↓

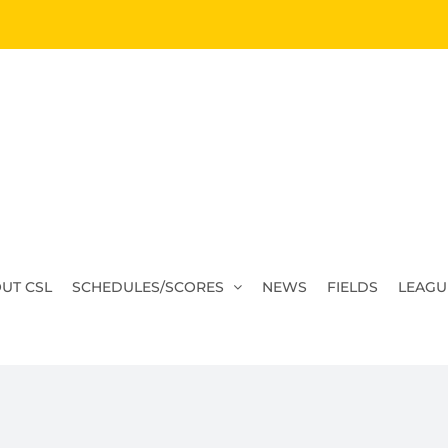
UT CSL
SCHEDULES/SCORES
NEWS
FIELDS
LEAGU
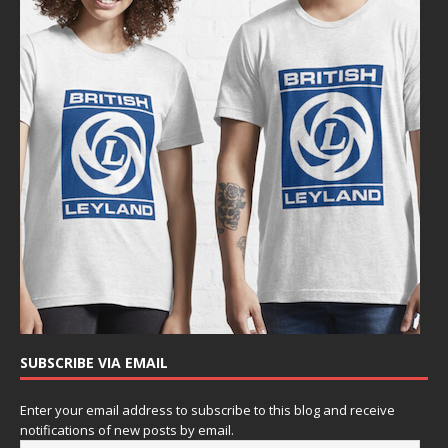
SUBSCRIBE VIA EMAIL
Enter your email address to subscribe to this blog and receive
notifications of new posts by email.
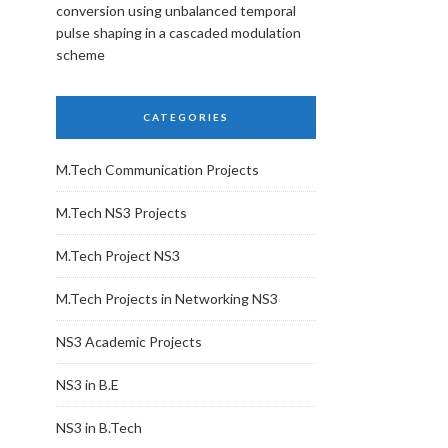
conversion using unbalanced temporal
pulse shaping in a cascaded modulation
scheme
CATEGORIES
M.Tech Communication Projects
M.Tech NS3 Projects
M.Tech Project NS3
M.Tech Projects in Networking NS3
NS3 Academic Projects
NS3 in B.E
NS3 in B.Tech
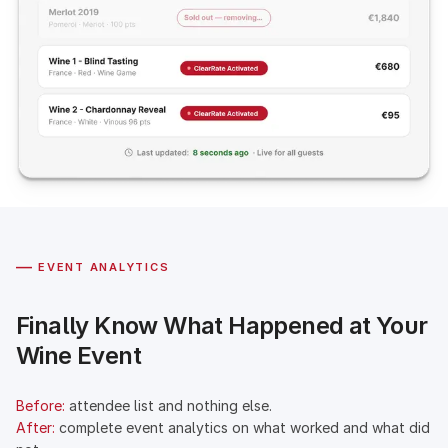
—
EVENT ANALYTICS
Finally Know What Happened at Your
Wine Event
Before:
attendee list and nothing else.
After:
complete event analytics on what worked and what did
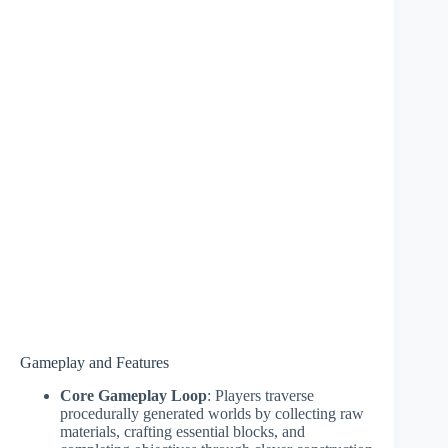
Gameplay and Features
Core Gameplay Loop
: Players traverse
procedurally generated worlds by collecting raw
materials, crafting essential blocks, and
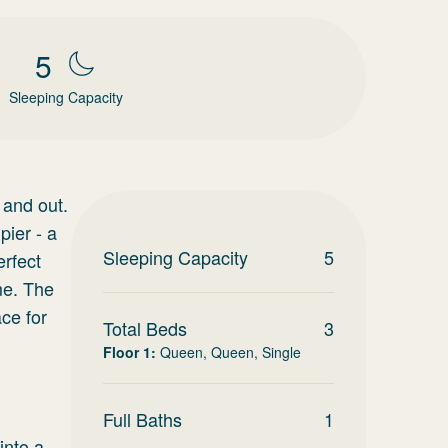
5
Sleeping Capacity
 and out.
pier - a
Sleeping Capacity
5
erfect
me. The
ce for
Total Beds
3
Floor 1
:
Queen, Queen, Single
Full Baths
1
into a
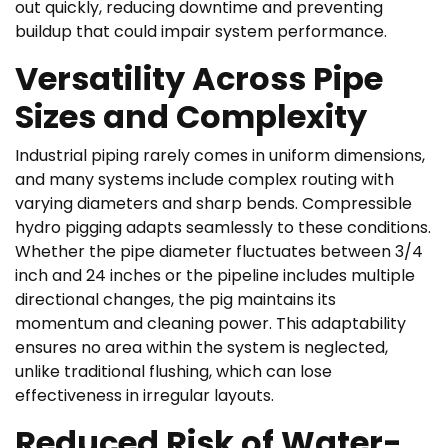
out quickly, reducing downtime and preventing
buildup that could impair system performance.
Versatility Across Pipe
Sizes and Complexity
Industrial piping rarely comes in uniform dimensions,
and many systems include complex routing with
varying diameters and sharp bends. Compressible
hydro pigging adapts seamlessly to these conditions.
Whether the pipe diameter fluctuates between 3/4
inch and 24 inches or the pipeline includes multiple
directional changes, the pig maintains its
momentum and cleaning power. This adaptability
ensures no area within the system is neglected,
unlike traditional flushing, which can lose
effectiveness in irregular layouts.
Reduced Risk of Water-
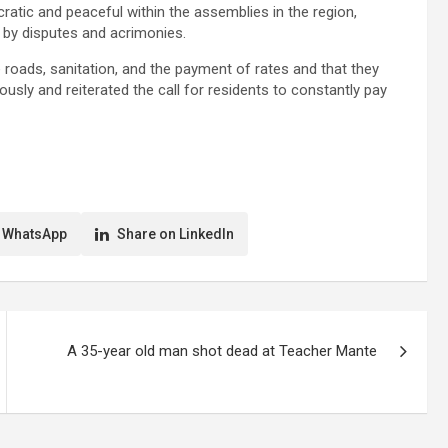
atic and peaceful within the assemblies in the region,
by disputes and acrimonies.
roads, sanitation, and the payment of rates and that they
usly and reiterated the call for residents to constantly pay
 WhatsApp
Share on LinkedIn
A 35-year old man shot dead at Teacher Mante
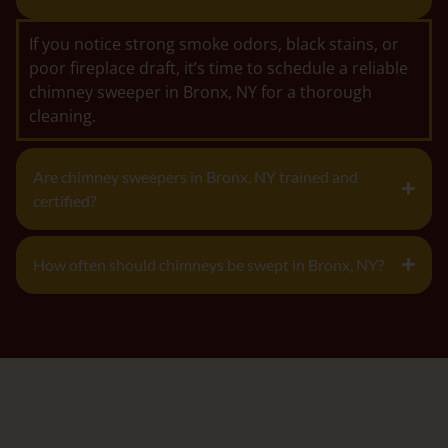
If you notice strong smoke odors, black stains, or
poor fireplace draft, it’s time to schedule a reliable
chimney sweeper in Bronx, NY for a thorough
cleaning.
Are chimney sweepers in Bronx, NY trained and
certified?
How often should chimneys be swept in Bronx, NY?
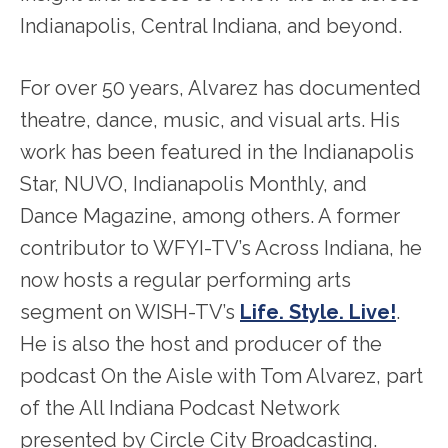
Indianapolis, Central Indiana, and beyond.
For over 50 years, Alvarez has documented
theatre, dance, music, and visual arts. His
work has been featured in the Indianapolis
Star, NUVO, Indianapolis Monthly, and
Dance Magazine, among others. A former
contributor to WFYI-TV’s Across Indiana, he
now hosts a regular performing arts
segment on WISH-TV’s
Life. Style. Live!
.
He is also the host and producer of the
podcast On the Aisle with Tom Alvarez, part
of the All Indiana Podcast Network
presented by Circle City Broadcasting.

↑

_Brief_: Reproduce the text of the material above with "Sleeping Capacity" substituted by "Guest Capacity" at each occurrence and everything else left unchanged. Omit the pictures from your answer.

_Finished exercise_:
UT CSL
SCHEDULES/SCORES
NEWS
FIELDS
LEAGU
SUBSCRIBE VIA EMAIL
Enter your email address to subscribe to this blog and receive
notifications of new posts by email.
conversion using unbalanced temporal
pulse shaping in a cascaded modulation
scheme
CATEGORIES
M.Tech Communication Projects
M.Tech NS3 Projects
M.Tech Project NS3
M.Tech Projects in Networking NS3
NS3 Academic Projects
NS3 in B.E
NS3 in B.Tech
—
EVENT ANALYTICS
Finally Know What Happened at Your
Wine Event
Before:
attendee list and nothing else.
After:
complete event analytics on what worked and what did
Gameplay and Features
Core Gameplay Loop
: Players traverse
procedurally generated worlds by collecting raw
materials, crafting essential blocks, and
5
Guest Capacity
 and out.
pier - a
Guest Capacity
5
erfect
me. The
ce for
Total Beds
3
Floor 1
:
Queen, Queen, Single
Full Baths
1
into a
out quickly, reducing downtime and preventing
buildup that could impair system performance.
Versatility Across Pipe
Sizes and Complexity
Industrial piping rarely comes in uniform dimensions,
and many systems include complex routing with
varying diameters and sharp bends. Compressible
hydro pigging adapts seamlessly to these conditions.
Whether the pipe diameter fluctuates between 3/4
inch and 24 inches or the pipeline includes multiple
directional changes, the pig maintains its
momentum and cleaning power. This adaptability
ensures no area within the system is neglected,
unlike traditional flushing, which can lose
effectiveness in irregular layouts.
Reduced Risk of Water-
atic and peaceful within the assemblies in the region,
by disputes and acrimonies.
roads, sanitation, and the payment of rates and that they
usly and reiterated the call for residents to constantly pay
 WhatsApp
Share on LinkedIn
A 35-year old man shot dead at Teacher Mante
If you notice strong smoke odors, black stains, or
poor fireplace draft, it’s time to schedule a reliable
chimney sweeper in Bronx, NY for a thorough
cleaning.
Are chimney sweepers in Bronx, NY trained and
certified?
How often should chimneys be swept in Bronx, NY?
Indianapolis, Central Indiana, and beyond.
For over 50 years, Alvarez has documented
theatre, dance, music, and visual arts. His
work has been featured in the Indianapolis
Star, NUVO, Indianapolis Monthly, and
Dance Magazine, among others. A former
contributor to WFYI-TV’s Across Indiana, he
now hosts a regular performing arts
segment on WISH-TV’s
Life. Style. Live!
.
He is also the host and producer of the
podcast On the Aisle with Tom Alvarez, part
of the All Indiana Podcast Network
presented by Circle City Broadcasting.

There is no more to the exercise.